Jaguar Mark 5 saloon

Produced 1948-51 as a 4 dr. saloon and a 2 dr. Drop Head Coupe with the same 2.5 and 3.5 engines as the previous model.
The Mark V is sort of a first and last car. It is the first new post-war body design, first use of pushbutton door handles (saloon) and standard sealed beam headlights (U.S. spec), first with independent front suspension and hydraulic brakes, and the last to use the pushrod engines. It is the only model to have the biplane bumpers, so called because they look like the leading edge of the wings of a biplane. These bumpers are made of seven chromed pieces each, plus supporting steel bars and top covering aprons. Saloon: The front doors are hinged at the rear but the rear doors are hinged at the front. The exterior door handles are the push button type and are in line with the chrome trim.
Drop-Head Coupe: The top is a three-position like the previous models. The doors are wood framed. The exterior door handles are the umbrella handle type.

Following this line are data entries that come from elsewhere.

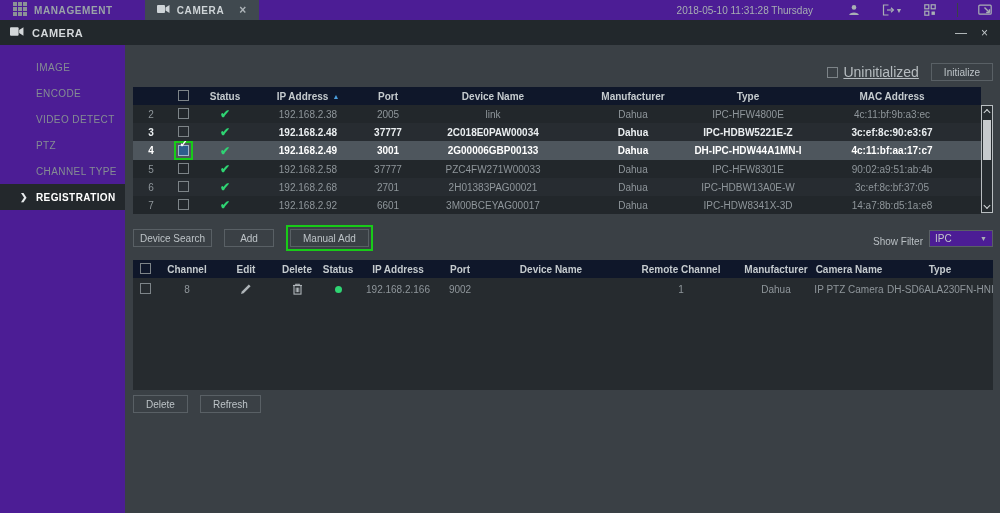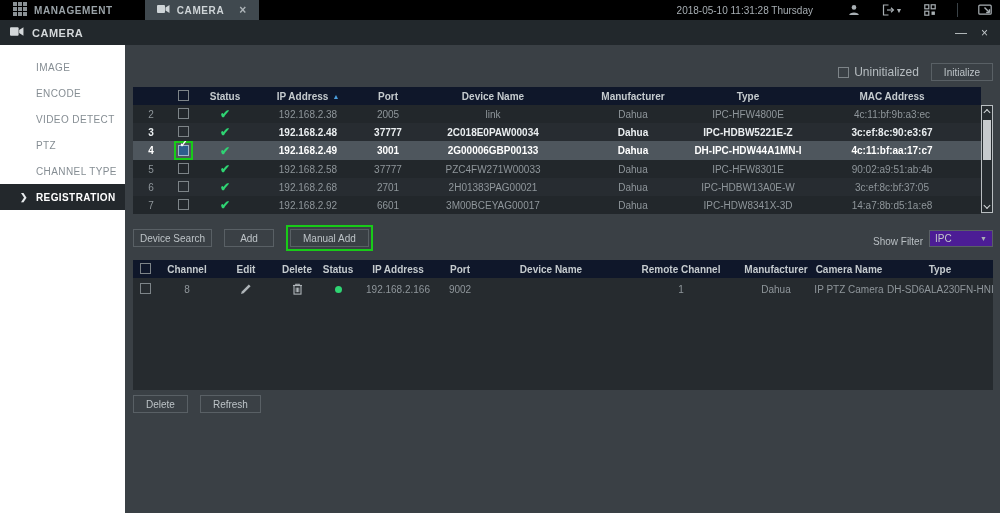--- a/index.html
+++ b/index.html
@@ -1,52 +1,52 @@
 <!DOCTYPE html>
 <html><head>
 <meta charset="utf-8">
 <style>
   * { box-sizing: border-box; margin: 0; padding: 0; }
   html,body { width:1000px; height:513px; overflow:hidden; }
   body { font-family:"Liberation Sans",sans-serif; background:#3a4045; color:#9aa1a6; }
 
   
-  .topbar { height:20px; background:#000000; display:flex; align-items:stretch; justify-content:space-between; font-size:10px; }
+  .topbar { height:20px; background:#4c1d95; display:flex; align-items:stretch; justify-content:space-between; font-size:10px; }
   .topbar-left { display:flex; align-items:stretch; }
   .tab { display:flex; align-items:center; gap:7px; padding:0 12px; color:#9aa3a8; font-weight:bold; letter-spacing:.6px; cursor:default; }
   .tab.mgmt { padding-left:13px; }
   .tab.active { background:#40494f; color:#ced4d7; margin-left:20px; }
   .tab-close { margin-left:8px; color:#aeb5b9; font-size:12px; line-height:1; }
   .topbar-right { display:flex; align-items:center; gap:8px; }
   .datetime { color:#a7aeb3; margin-right:18px; }
   .tb-icon { display:flex; align-items:center; justify-content:center; width:30px; height:20px; color:#a9b0b4; }
   .tb-divider { width:1px; height:14px; background:#3a4247; margin:0 4px; }
   .caret-down { font-size:7px; margin-left:1px; color:#a9b0b4; }
 
   
   .titlebar { height:25px; background:#22282c; display:flex; align-items:center; justify-content:space-between; padding:0 12px 0 10px; }
   .title-left { display:flex; align-items:center; gap:8px; color:#d4d8da; font-size:11px; font-weight:bold; letter-spacing:.5px; }
   .win-controls { display:flex; align-items:center; gap:14px; color:#c3c8cb; font-size:12px; }
   .win-controls span { cursor:default; }
 
   
   .main { display:flex; height:468px; }
-  .sidebar { width:125px; background:#ffffff; padding-top:9px; flex:none; }
+  .sidebar { width:125px; background:#4c1d95; padding-top:9px; flex:none; }
   .side-item { height:26px; display:flex; align-items:center; padding-left:36px; color:#858d93; font-size:10px; letter-spacing:.4px; position:relative; cursor:default; }
   .side-item.active { background:#23282c; color:#ffffff; font-weight:bold; }
   .side-item.active .side-arrow { position:absolute; left:20px; top:50%; transform:translateY(-50%); font-size:9px; color:#e7eaec; }
 
   .content { flex:1; padding:0 7px 0 8px; background:#3a4045; }
 
   
   .init-row { display:flex; justify-content:flex-end; align-items:center; gap:12px; margin-top:17px; height:20px; }
   .cb { display:inline-block; width:11px; height:11px; border:1px solid #7d8488; background:transparent; position:relative; flex:none; }
   .cb.checked { background:#2e5d8d; border-color:#9fb7cc; }
   .cb.checked::after { content:"✓"; position:absolute; left:1px; top:-2px; font-size:10px; color:#fff; }
-  .cb-label { font-size:12px; color:#b6bcc0; display:flex; align-items:center; gap:5px; }
+  .cb-label { font-size:14px; color:#b6bcc0; display:flex; align-items:center; gap:5px;text-decoration:underline; }
   .btn { display:inline-flex; align-items:center; justify-content:center; border:1px solid #596065; background:transparent; color:#bdc3c7; font-size:10px; height:18px; padding:0 12px; font-family:inherit; cursor:default; }
   .btn.initialize { min-width:48px; }
 
   
   .upper-wrap { display:flex; margin-top:5px; }
   table { border-collapse:collapse; table-layout:fixed; font-size:10px; }
   table.upper { width:848px; }
   table.lower { width:860px; margin-top:11px; }
   th { background:#0f172a; color:#c5cbce; font-weight:bold; height:18px; text-align:center; white-space:nowrap; overflow:hidden; }
   td { height:18px; text-align:center; color:#8f969b; white-space:nowrap; overflow:hidden; }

The headlights are standard 7 inch sealed beam units for America, or 7.7 inch flat lens tribar units for all other countries. The headlight pods are welded to the front fenders and filled in with lead. All Mark V's have a pair of chromed fog lights also mounted to the front fenders, lower and closer together than the headlights. The horns are not visible. The bootlid is hinged at the bottom, and the toolkit is in the bootlid. The spare tire is in a separate compartment below the center section of the rear bumper. The tires are 16" rim diameter with steel disc wheels painted body color and fender skirts (spats) on the rear being standard equipment.